Research

Turbulent Combustion Modeling

Many current turbulence models for Large–Eddy Simulation (LES) and Reynolds-Averaged Navier–Stokes (RANS) simulations restrict the direction of energy transfer from the unresolved scales (or fluctuating fields) to the resolved scales (or mean fields). These constraints are overly restrictive for certain turbulent combustion regimes, in which energy transfer away from the small scales may have significant effects on the large-scale turbulence. Using high-fidelity Direct Numerical Simulation (DNS) data and physics-constrained statistical approaches, we investigate the energy dynamics in regimes in which correctly modeling flame–turbulence interactions is crucial to the predictive success of LES and RANS. These predictive capabilities may be essential to the design of next-generation premixed combustors for low-emission jet engines and high-efficiency stationary gas turbines.

Plasma-coupled Combustion

Flame ignition and stabilization are critical operational concerns in the design of supersonic-combusting ramjet engines (scramjets) for high-speed flight. One possible route involves flame ignition by focused-laser-induced optical breakdown, in which charged-species kinetics and post-shock hydrodynamics evolve simultaneously. The combination of these phenomena has been observed to give rise to flame instabilities, including the well-known cellular instability, but the precise transition mechanism from micro-scale evolution to macro-scale instability is unknown. We explore these mechanisms using highly detailed one-, two-, and three-dimensional numerical simulations that include plasma kinetics, multi-component diffusion, and low-dissipation shock-capturing methods. Possible future directions include the use of adaptive-grid and wavelet-based discretizations and investigation of the transition mechanism from combustion instability to turbulent combustion.

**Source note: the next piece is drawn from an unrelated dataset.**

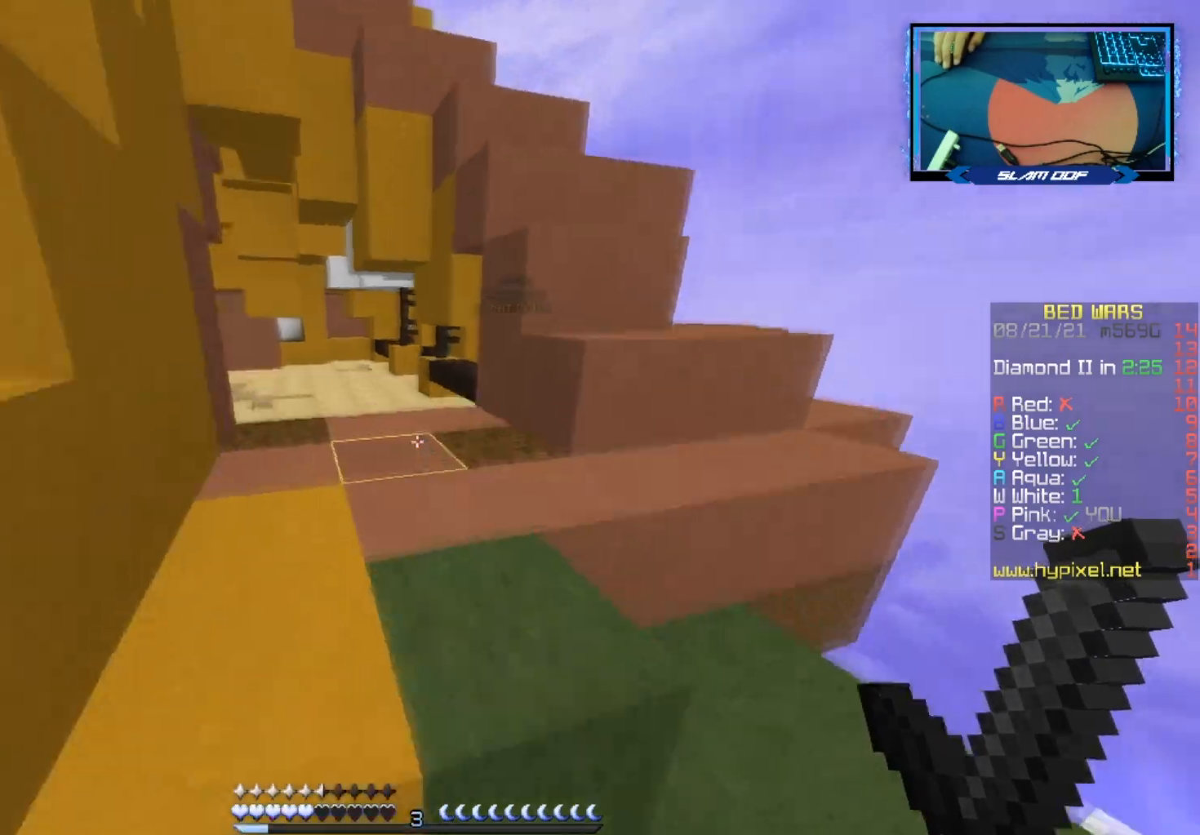
{"keys": ["d", "space", "w"], "mouse": [], "events": [[100, "a", "down"], [100, "d", "up"], [100, "space", "up"], [267, "a", "up"], [350, "space", "down"], [450, "d", "down"]]}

Numerical Methods for Turbulence

Numerical simulations of turbulent flows grow increasingly complicated and computationally expensive as their degree of realism increases, for example, by increasing chemical-kinetic fidelity, turbulent Reynolds number, Damköhler number, geometric complexity, and/or multiphysical coupling (e.g., MHD equations). As the first exascale (1018 floating-point operations per second) supercomputers are built, and as this computational power is derived from increasingly heterogeneous architectures, resilient algorithms will be required that dynamically minimize the risk of serious bottlenecks. We aim to develop flexible and efficient computational paradigms to ensure continued productivity of our large-scale fluid dynamics simulations on current world-class compute architectures and on machines to come. In low-Mach-number turbulent flows, which often utilize implicit or semi-implicit algorithms, the development of localized projection methods using accelerators is particularly important in reducing the communication costs typically associated with these algorithms.

Deep Learning for Fluid Dynamics

It is no secret that the Age of Data has resulted in the availability of a wealth of tools for high-dimensional data fitting and decision-making, many of which are optimized for high-performance, heterogeneous compute architectures and which are being rapidly assimilated into the world of science. Machine learning methods have proven wildly successful in areas such as image recognition (or is it really all cat recognition?), but much work remains in their application to physics-constrained problems in engineering and applied science. Using physics-constrained training methods, including an adjoint-equation-based a posteriori training algorithm for LES, we apply tools such as the PyTorch library to turbulence model development for canonical turbulent flows. So far, we have used these methods to produce models of comparable accuracy to “traditional” turbulence models on coarser computational grids, which translates to significantly reduced computational cost. Alternatively, for fixed computational cost, the deep learning-based approach can produce models of much higher accuracy. Extensions to more complicated flows, including turbulent reacting flows, are underway.